Wang Ruonan, Hu Mengwen, Lozzi Isis, Jin Cao Zhong Jing, Ma Dou, Splith Katrin, Mengwasser Jörg, Wolf Vincent, Feldbrügge Linda, Tang Peter, Timmermann Lea, Hillebrandt Karl Herbert, Kirchner Marieluise, Mertins Philipp, Hilfenhaus Georg, Neumann Christopher Claudius Maximilian, Kammertoens Thomas, Pratschke Johann, Malinka Thomas, Sauer Igor Maximillian, Noessner Elfriede, Guo Zong Sheng, Felsenstein Matthäus
Department of Surgery, CCM, CVK, Experimental Surgery, Charité-Universitätsmedizin Berlin, corporate member of Freie Universität Berlin, Humboldt-Universität zu Berlin, and Berlin Institute of Health, Berlin, Germany.
Department of General, Visceral and Transplant Surgery, Medizinische Hochschule Hannover, Hannover, Germany.
Int J Cancer. 2025 Feb 1;156(3):638-651. doi: 10.1002/ijc.35209. Epub 2024 Oct 14.

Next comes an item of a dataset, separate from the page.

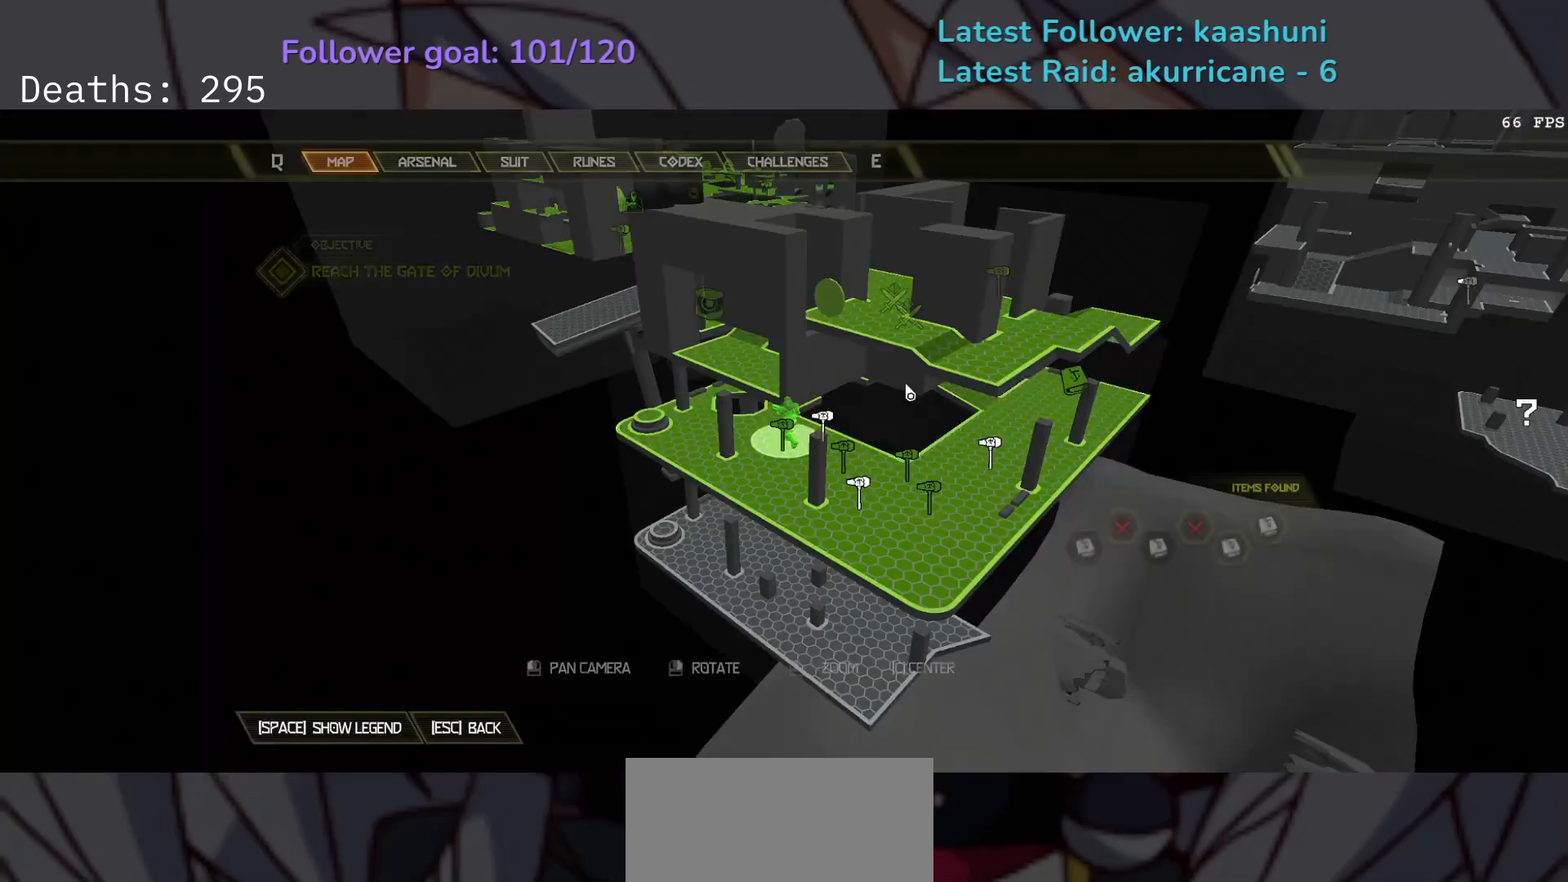
{"keys": [], "mouse": [], "events": []}
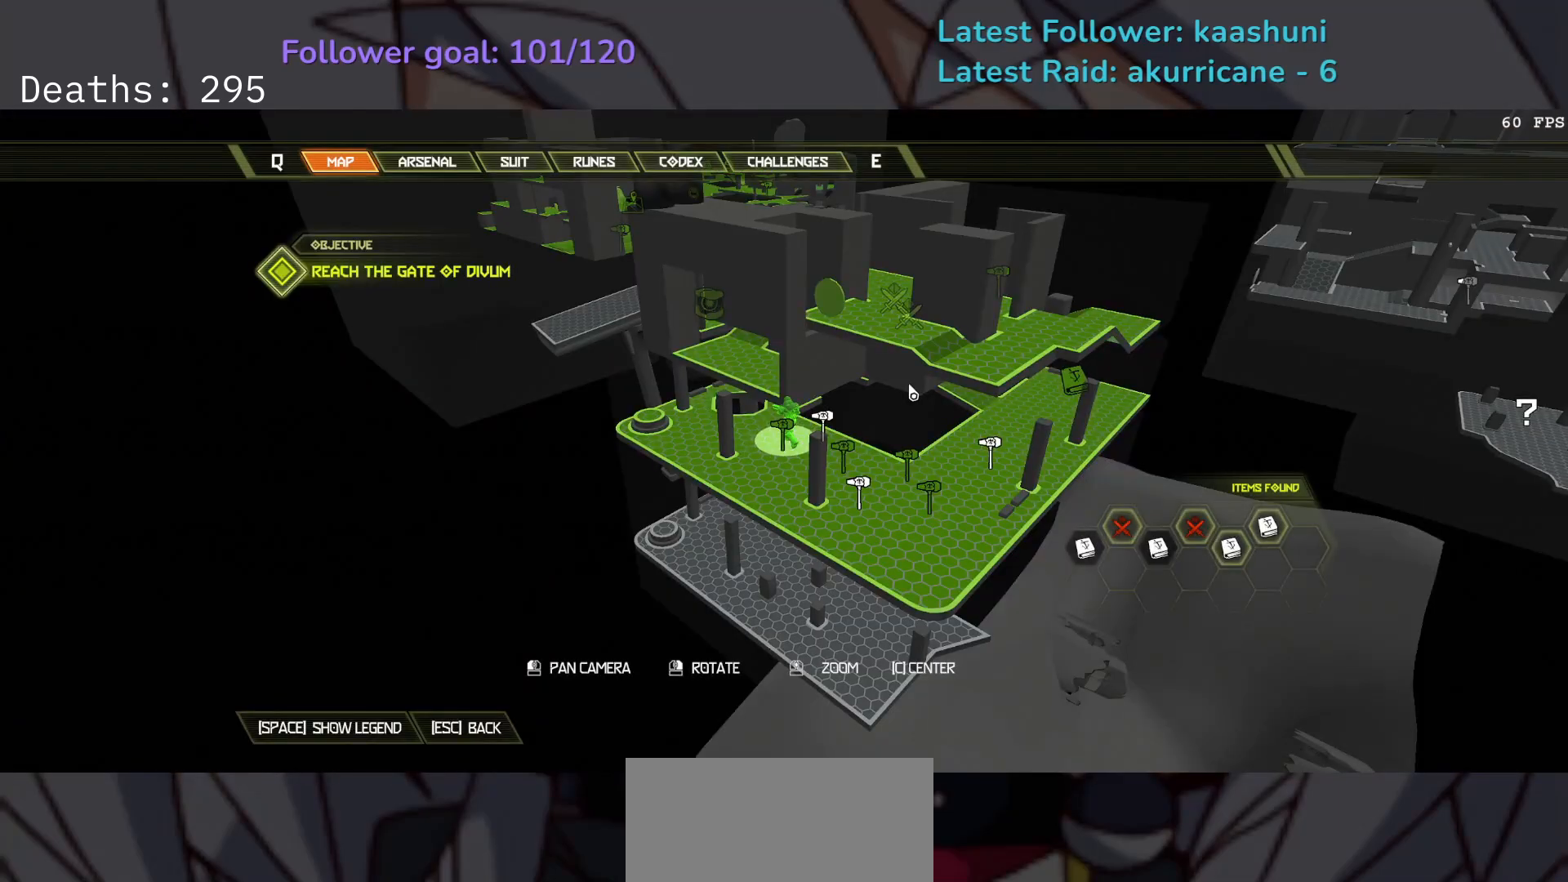
{"keys": [], "mouse": [], "events": []}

Pancreatic ductal adenocarcinoma (PDAC) remains a particularly aggressive disease with few effective treatments. The PDAC tumor immune microenvironment (TIME) is known to be immune suppressive. Oncolytic viruses can increase tumor immunogenicity via immunogenic cell death (ICD). We focused on tumor-selective (vvDD) and cytokine-armed Western-reserve vaccinia viruses (vvDD-IL2 and vvDD-IL15) and infected carcinoma cell lines as well as patient-derived primary PDAC cells. In co-culture experiments, we investigated the cytotoxic response and the activation of human natural killer (NK). Infection and virus replication were assessed by measuring virus encoded YFP. We then analyzed intracellular signaling processes and oncolysis via in-depth proteomic analysis, immunoblotting and TUNEL assay. Following the co-culture of mock or virus infected carcinoma cell lines with allogenic PBMCs or NK cell lines, CD56 NK cells were analyzed with respect to their activation, cytotoxicity and effector function. Both, dose- and time-dependent release of danger signals following infection were measured. Viruses effectively entered PDAC cells, emitted YFP signals and resulted in concomitant oncolysis. The proteome showed reprogramming of normally active core signaling pathways in PDAC (e.g., MAPK-ERK signaling). Danger-associated molecular patterns were released upon infection and stimulated co-cultured NK cells for enhanced effector cytotoxicity. NK cell subtyping revealed enhanced numbers and activation of a rare CD56CD16 population. Tumor cell killing was primarily triggered via Fas ligands rather than granule release, resulting in marked apoptosis. Overall, the cytokine-armed vaccinia viruses induced NK cell activation and enhanced cytotoxicity toward human PDAC cells in vitro. We could show that cytokine-armed virus targets the carcinoma cells and thus has great potential to modulate the TIME in PDAC.
胰腺导管腺癌(PDAC)仍然是一种侵袭性很强的疾病,有效治疗方法很少。已知PDAC肿瘤免疫微环境(TIME)具有免疫抑制作用。溶瘤病毒可通过免疫原性细胞死亡(ICD)增加肿瘤免疫原性。我们重点研究了肿瘤选择性(vvDD)和细胞因子武装的西储备痘苗病毒(vvDD-IL2和vvDD-IL15),并感染了癌细胞系以及患者来源的原发性PDAC细胞。在共培养实验中,我们研究了细胞毒性反应以及人类自然杀伤(NK)细胞的激活情况。通过测量病毒编码的YFP来评估感染和病毒复制情况。然后,我们通过深入的蛋白质组学分析、免疫印迹和TUNEL检测来分析细胞内信号传导过程和溶瘤作用。在用模拟物或病毒感染的癌细胞系与同种异体PBMC或NK细胞系共培养后,分析CD56 NK细胞的激活、细胞毒性和效应功能。测量了感染后危险信号的剂量和时间依赖性释放。病毒有效进入PDAC细胞,发出YFP信号并导致伴随的溶瘤作用。蛋白质组显示PDAC中正常活跃的核心信号通路发生了重编程(例如,MAPK-ERK信号传导)。感染后释放了危险相关分子模式,并刺激共培养的NK细胞增强效应细胞毒性。NK细胞亚型分析显示,罕见的CD56CD16群体数量增加且激活增强。肿瘤细胞杀伤主要通过Fas配体而非颗粒释放触发,导致明显的细胞凋亡。总体而言,细胞因子武装的痘苗病毒在体外诱导NK细胞激活并增强对人PDAC细胞的细胞毒性。我们可以证明,细胞因子武装的病毒靶向癌细胞,因此在调节PDAC的TIME方面具有巨大潜力。